For most of the 20th century, humans have been passive consumers. Then something great happend: with the advent of personal computers, we slowly embarked on a race for individual expression, igniting the democratisation of innovation.
The PC, and more recently the Internet, were such great paradigm shifts, that social and educational barriers were broken and old hierarchies overturned. In its early days, computing was exclusive to governmental institutions and corporations, limiting creativity and development. That all changed dramatically when we reinvented its purpose.
Nowadays we are witnessing derivations of this model taking shape in other industries. As with any technology, Moore’s law is ever-present when it comes to the medical field.
Since the Humane Genome Project wrapped up, nine years ago, you may be aware that the cost to sequence a human genome is dropping, but you probably have no idea how fast that price is coming down. Gene sequencing has gotten faster and cheaper at a pace rivaling the computer industry.
Imagine a world where you have your own medical testing lab on you at most times. Does it sound like something out of Star Trek? Well, it is not that far away. In fact, I am sure a lot of you are already tracking your vitals through apps and gadgets, such as Runtastic or Jawbone’s Up. As applications like this evolve, we are steadily creating our own health databases, just like we have done for our media or social interactions. For example, IBM’s Watson made the move from answering trivia questions to making medical diagnoses in Toronto’s General Hospital. Now picture having a personal Watson with access to your medical history and current development. Not SF, more like just around the corner.
Our personal genome is one of the crucial pieces of information that can make a difference in this context, because being connected to such analytical systems, we will have the ability to actively compare and single out various causes of conditions.

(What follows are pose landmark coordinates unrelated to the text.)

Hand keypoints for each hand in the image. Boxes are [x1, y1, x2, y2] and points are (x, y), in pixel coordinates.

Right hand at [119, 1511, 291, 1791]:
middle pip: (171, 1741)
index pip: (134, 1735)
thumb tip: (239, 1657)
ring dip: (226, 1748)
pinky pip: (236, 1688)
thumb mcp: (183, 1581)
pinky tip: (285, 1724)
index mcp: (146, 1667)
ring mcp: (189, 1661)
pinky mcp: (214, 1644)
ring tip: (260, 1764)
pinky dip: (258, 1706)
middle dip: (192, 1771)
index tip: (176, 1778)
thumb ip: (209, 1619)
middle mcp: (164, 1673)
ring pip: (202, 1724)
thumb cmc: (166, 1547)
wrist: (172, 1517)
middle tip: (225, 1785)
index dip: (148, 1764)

Recently, UK based company Oxford Nanopore made important steps in exactly this direction by creating a disposable DNA sequencer that’s the size of a thumb drive, and powered by a USB port. The MinION can read more than 150 million base pairs in up to 6 hours. While larger human chromosomes contain up to 250 million base pairs, that’s a very impressive step towards the democratization of low cost sequencing (under 1.000 $). Watch the founder of the X Prize, Peter Diamantis, reference a series of disruptive technological developments and advocating technological democratization at TEDMED:
Although there is much to be discussed on the issue of PH (personalized healthcare) I’d like to leave you with two questions:
– how will our future diagnostic processes and overall healthcare look like going down the road of personalization?
– what other areas would this model work on?